Details of the development remain under lock and key and a spokeswoman at the firm, Sara Mirski, did not answer a list of questions sent to her or respond to numerous requests for comment by The Real Deal.
Leviev Boymelgreen is one of four developers that has met with community board members and other neighborhood groups to discuss their plans to investigate the soil quality, a critical first step in understanding the cost of development. The other commercial interests include homebuilder Toll Brothers; Whole Foods, which has had to postpone plans to open in 2007; and Bay Side Fuel. Its owner, Vincent Allegretti, wants to convert one of his fuel depots along the canal into residential units.
Critics wonder why soil remediation is being sought before a zoning change for residential development has been granted by the city, but knowing the quality of your soil will determine what you do with it, the district manager for Brooklyn’s Community Board 6, Craig Hammerman, said.
Leviev Boymelgreen has applied for a permit that would compensate the company for their remediation under the state’s brownfield program to clean up contaminated industrial sites. The permit is under review, said Maureen Wren, a spokeswoman for the state’s Department of Environmental Conservation.

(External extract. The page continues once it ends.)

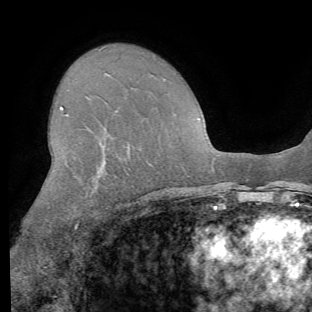
Breast MRI (dynamic contrast-enhanced), one axial slice. Slice 42 of 62 in the series (ordered by position). Cropped to one breast. Dynamic contrast-enhanced series, time point 2 of 8 at this slice position (early post-contrast). 1.5 T. TE 4.1 ms, TR 8.4 ms. 312 × 312 image matrix, field of view 219 × 219 mm. Female patient.
Structures marked on this image (semi-automatic segmentation, software-assisted and operator-edited):
- enhancing-tissue mask used for the functional tumour volume (all voxels passing the contrast-enhancement thresholds inside the analysis volume; usually the tumour): box from (x=54, y=106) to (x=129, y=240) px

The health of the soil will determine how much money developers will have to spend in order to make the land ready for residential units. And tax assistance from the state for remediation efforts will be critical in making development projects affordable.
Thomas worries that the cost of cleanup will make it easier for companies to claim a “financial hardship” having potentially spent millions of dollars to clean up the site in order to receive zoning variances.
“It’s not the right way to enter into a community, it’s just not right,” Thomas said.
The executive director of the Gowanus Canal Community Development Corporation, Thomas Chardavoyne, believes investigating the soil is necessary in order to create a comprehensive zoning plan for the community.
“We’re happy to support any investigation that will tell us more about the condition of the soils on the canal,” Chardavoyne said, adding that before any amount of cleanup begins a developer will first determine its cost.
“If he finds strontium 90, you can rest assured he’s not going to proceed,” Chardavoyne said facetiously. (Developers, of course, will not find strontium 90, a byproduct of the fission of uranium and plutonium in nuclear reactors.)
The community board, meanwhile, is actively looking for funding so they can develop a zoning plan that would include a mix of residential and commercial development.
“The common notion out there is that there is room for everyone,” Hammerman said. “It’s just going to take some planning to decide how the Gowanus Canal should look.”
Owners of commercially zoned warehouses, Thomas says, are weary of giving businesses long-term leases for fear they may miss out on a residential housing boom if zoning laws change. The result, she says, is that business is being stymied.
A new zoning plan would take the neighborhood out of its limbo status, Hammerman said.
“We want to lay out ground rules,” he said, “so people know how to play the game.”